▶ Problem details: The expected output is each line below containing "thanh", copied in full.

▶ Data for the task:

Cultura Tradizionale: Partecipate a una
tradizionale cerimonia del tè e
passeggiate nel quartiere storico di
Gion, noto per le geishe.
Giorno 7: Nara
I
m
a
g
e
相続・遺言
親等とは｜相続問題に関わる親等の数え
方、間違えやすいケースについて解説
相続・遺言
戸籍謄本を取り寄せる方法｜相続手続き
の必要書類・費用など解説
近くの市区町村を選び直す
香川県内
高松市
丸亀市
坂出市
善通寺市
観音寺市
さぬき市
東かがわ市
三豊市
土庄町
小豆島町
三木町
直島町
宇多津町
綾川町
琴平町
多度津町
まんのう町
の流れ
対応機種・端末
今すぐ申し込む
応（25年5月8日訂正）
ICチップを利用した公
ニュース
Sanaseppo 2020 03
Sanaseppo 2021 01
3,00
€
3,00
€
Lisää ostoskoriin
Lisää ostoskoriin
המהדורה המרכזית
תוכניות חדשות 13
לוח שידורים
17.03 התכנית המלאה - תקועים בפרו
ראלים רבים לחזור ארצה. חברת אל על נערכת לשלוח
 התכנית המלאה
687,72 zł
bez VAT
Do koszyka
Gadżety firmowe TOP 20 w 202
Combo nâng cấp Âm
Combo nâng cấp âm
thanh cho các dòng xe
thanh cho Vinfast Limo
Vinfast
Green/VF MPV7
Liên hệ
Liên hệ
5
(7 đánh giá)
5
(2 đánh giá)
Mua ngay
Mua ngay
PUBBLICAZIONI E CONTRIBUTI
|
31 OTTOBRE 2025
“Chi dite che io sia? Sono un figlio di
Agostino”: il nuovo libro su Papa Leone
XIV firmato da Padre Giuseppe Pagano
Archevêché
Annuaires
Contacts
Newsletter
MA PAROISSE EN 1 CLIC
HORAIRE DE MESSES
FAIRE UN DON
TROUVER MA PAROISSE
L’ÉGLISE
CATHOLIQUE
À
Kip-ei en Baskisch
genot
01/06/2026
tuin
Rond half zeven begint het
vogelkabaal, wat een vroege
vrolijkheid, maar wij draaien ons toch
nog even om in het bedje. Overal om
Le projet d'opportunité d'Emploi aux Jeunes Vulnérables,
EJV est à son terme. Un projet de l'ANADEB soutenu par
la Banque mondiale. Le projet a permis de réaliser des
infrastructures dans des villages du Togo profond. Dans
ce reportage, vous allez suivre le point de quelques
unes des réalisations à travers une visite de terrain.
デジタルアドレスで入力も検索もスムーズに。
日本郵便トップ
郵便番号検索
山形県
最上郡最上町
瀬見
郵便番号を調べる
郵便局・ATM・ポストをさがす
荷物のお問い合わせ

▶ Reply:
thanh cho các dòng xe
thanh cho Vinfast Limo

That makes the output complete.